I know this is a bit of a silly question but bear with me here:

What options are there for getting that feeling of a powerful subwoofer vibrating through your body in your home?  I know the easiest option would be to just put a capable subwoofer next to your seating and let it hit as hard as it can.  I'm also not trying to make all of my neighbors hate me so I'm looking for some creative solutions to pulling it off at reasonable residential volumes.

I'm thinking that some combination of tactile transducers in the couch and a subwoofer next to or also installed inside of the couch would get pretty close.  Being right under your body I wonder what kind of decibels would actually be required to get a bass massage going.  Without the sensation of the high volume bass it also might just seem silly and be a complete waste of time aside from watching movies.

Thoughts?
yukispier
millercarbon
One-note loud car system or audiophile quality loud car system?

It does seem incompatible. Having said that, what about setting the subwoofer 18 dB louder than it needs to be. That might just about do it. 
Wow you (audiophiles) have never taken the time to listen to a good car stereo! Take a look at the new DSP’s for car audio it’s come a long way. Educate yourselves first. Some people spend 200k on 2 towers some spend 200k designing door pillars with multiple drives. Then there’s the people that say we’re all idiots.
OP
id recommend multiple subs for equal response through the room but place a few directly behind the couch or anchored to the couch but decoupled from the floor to avoid extra resonances. 4 10” is all it takes. Tune them very low and you’ll get the pressure in your chest with out getting to loud. Use a minidsp hd to switch sound curves from rock concert to classical. I’d stay away from tactile transducers because they offer no SQ.
For relatively small money you can buy used 18" powered pro subs often dumped by a failed "DJ".  That should do it.

I can't understand why anyone would want "car sound" in a home... The home system SQ is SO far above any car system I've heard. I started bi-amping my car systems in 1976, but none can come close to what the home system sounds like. Good home subs are so much better than any car subs I have heard.

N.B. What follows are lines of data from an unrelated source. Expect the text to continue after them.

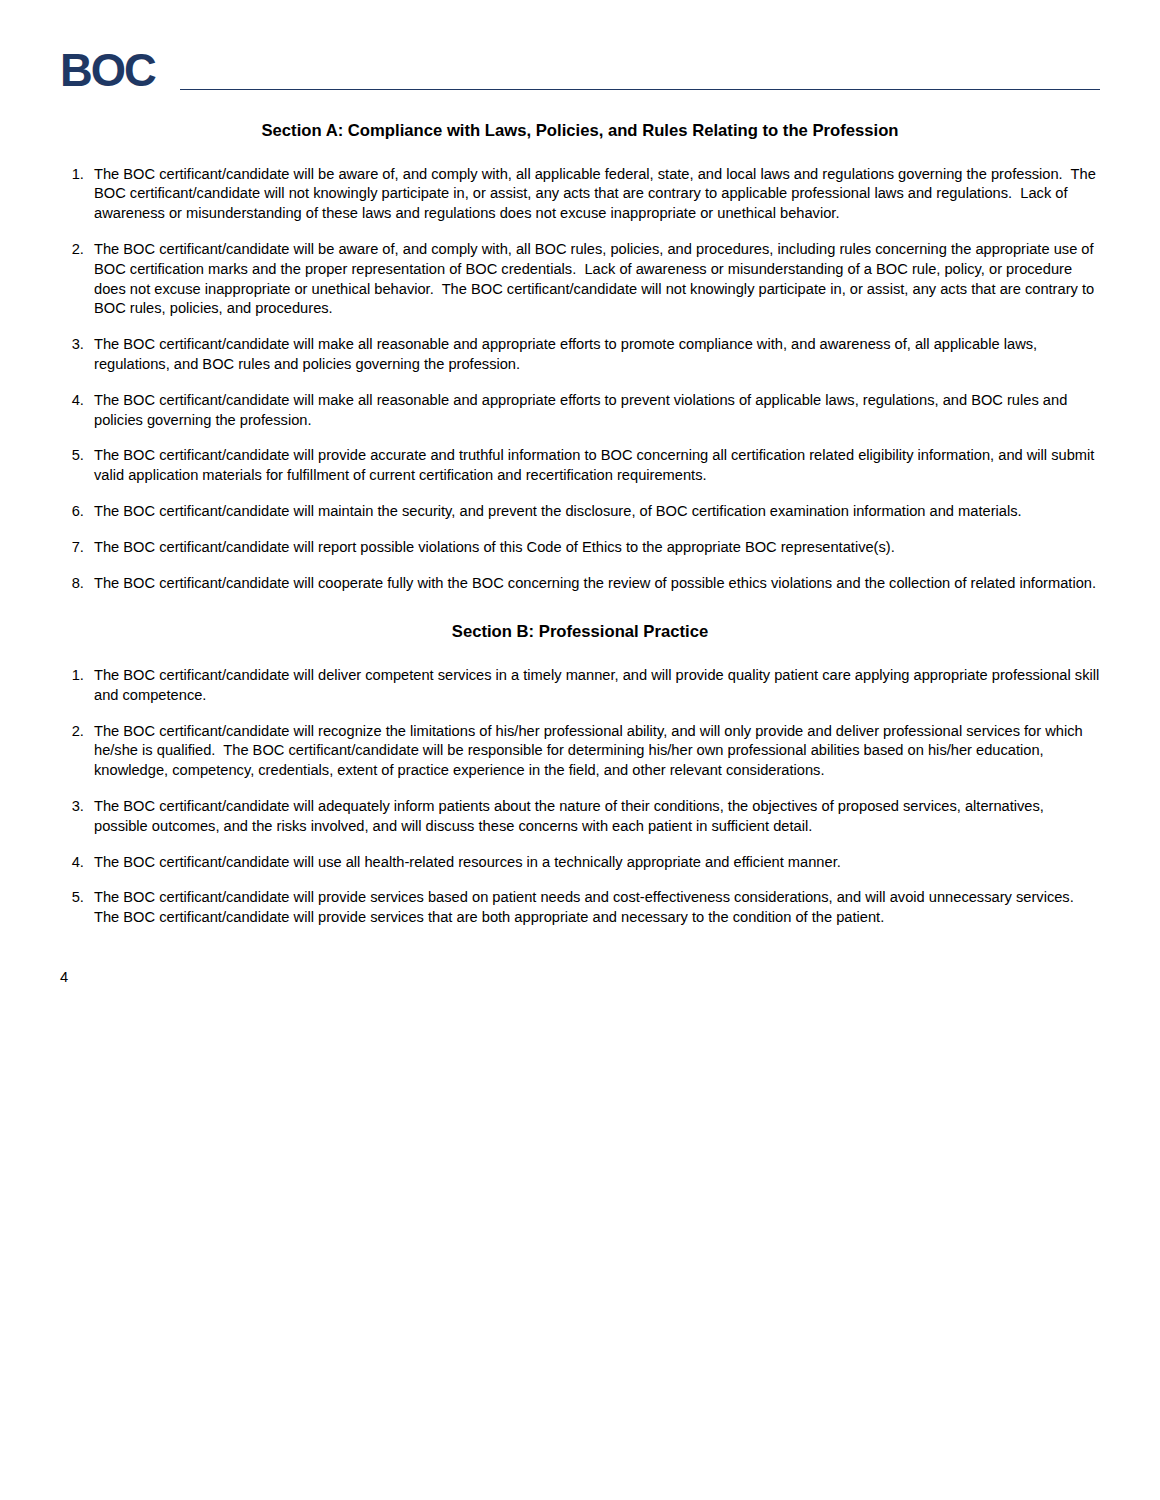BOC
Section A: Compliance with Laws, Policies, and Rules Relating to the Profession
The BOC certificant/candidate will be aware of, and comply with, all applicable federal, state, and local laws and regulations governing the profession. The BOC certificant/candidate will not knowingly participate in, or assist, any acts that are contrary to applicable professional laws and regulations. Lack of awareness or misunderstanding of these laws and regulations does not excuse inappropriate or unethical behavior.
The BOC certificant/candidate will be aware of, and comply with, all BOC rules, policies, and procedures, including rules concerning the appropriate use of BOC certification marks and the proper representation of BOC credentials. Lack of awareness or misunderstanding of a BOC rule, policy, or procedure does not excuse inappropriate or unethical behavior. The BOC certificant/candidate will not knowingly participate in, or assist, any acts that are contrary to BOC rules, policies, and procedures.
The BOC certificant/candidate will make all reasonable and appropriate efforts to promote compliance with, and awareness of, all applicable laws, regulations, and BOC rules and policies governing the profession.
The BOC certificant/candidate will make all reasonable and appropriate efforts to prevent violations of applicable laws, regulations, and BOC rules and policies governing the profession.
The BOC certificant/candidate will provide accurate and truthful information to BOC concerning all certification related eligibility information, and will submit valid application materials for fulfillment of current certification and recertification requirements.
The BOC certificant/candidate will maintain the security, and prevent the disclosure, of BOC certification examination information and materials.
The BOC certificant/candidate will report possible violations of this Code of Ethics to the appropriate BOC representative(s).
The BOC certificant/candidate will cooperate fully with the BOC concerning the review of possible ethics violations and the collection of related information.
Section B: Professional Practice
The BOC certificant/candidate will deliver competent services in a timely manner, and will provide quality patient care applying appropriate professional skill and competence.
The BOC certificant/candidate will recognize the limitations of his/her professional ability, and will only provide and deliver professional services for which he/she is qualified. The BOC certificant/candidate will be responsible for determining his/her own professional abilities based on his/her education, knowledge, competency, credentials, extent of practice experience in the field, and other relevant considerations.
The BOC certificant/candidate will adequately inform patients about the nature of their conditions, the objectives of proposed services, alternatives, possible outcomes, and the risks involved, and will discuss these concerns with each patient in sufficient detail.
The BOC certificant/candidate will use all health-related resources in a technically appropriate and efficient manner.
The BOC certificant/candidate will provide services based on patient needs and cost-effectiveness considerations, and will avoid unnecessary services. The BOC certificant/candidate will provide services that are both appropriate and necessary to the condition of the patient.
4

Great auto sound is much easier and less expensive than home hifi. If done well, you can use a single 10” JL Audio sub with custom crossovers and caps. Of course you need 3 way sound up front, and there are several ways to achieve that. Rear fill is just 2-way and only noticed when turned up too high. However, 3 two channel amps, dual subs with 6s,5s,4s,2s and tweeters in each door with the aforementioned rear fill will sound well beyond what most people in here have heard and the parts are not expensive in comparison to home audio. Granted, the installation in my ‘58 Chevy was $1,800, but those guys earned their money by building a custom hidden sub box under the rear deck that was covered by the amp rack, which featured completely hidden wiring, sunken red gel top Optima battery in the trunk and custom door speaker grills I copied off Shaq’s Testarossa Suburban, which they had done previously. They were one offs until I requested them. I had been given a mid build tour and the whole rundown on his mom trying to control his checkbook as a rookie and how he had scale the build back because of her meddling and how he then called from the set of his Nike commercial and said go with the big baller version etc. 
Anyhow, I’m a musician and was attending BIT at the time and briefly shipped the car to Orlando to use the store that I bought my Krell , B&O, Adcom and Fosgate gear for the custom car stereo. And you can bet the farm, it was worth it. The east coast was light years ahead of anything in SoCal at the time.  So called shops to the stars couldn’t visually build their way out of a wet paper bag at the time. Sonically, they were clueless. Some places are still there. But if you want impeccable auto sound, you can get it. You just have to know how to spell it out for them. But to say it doesn’t exist or that it shouldn’t be emulated in the home, just means you live somewhere that still hasn’t figured it out.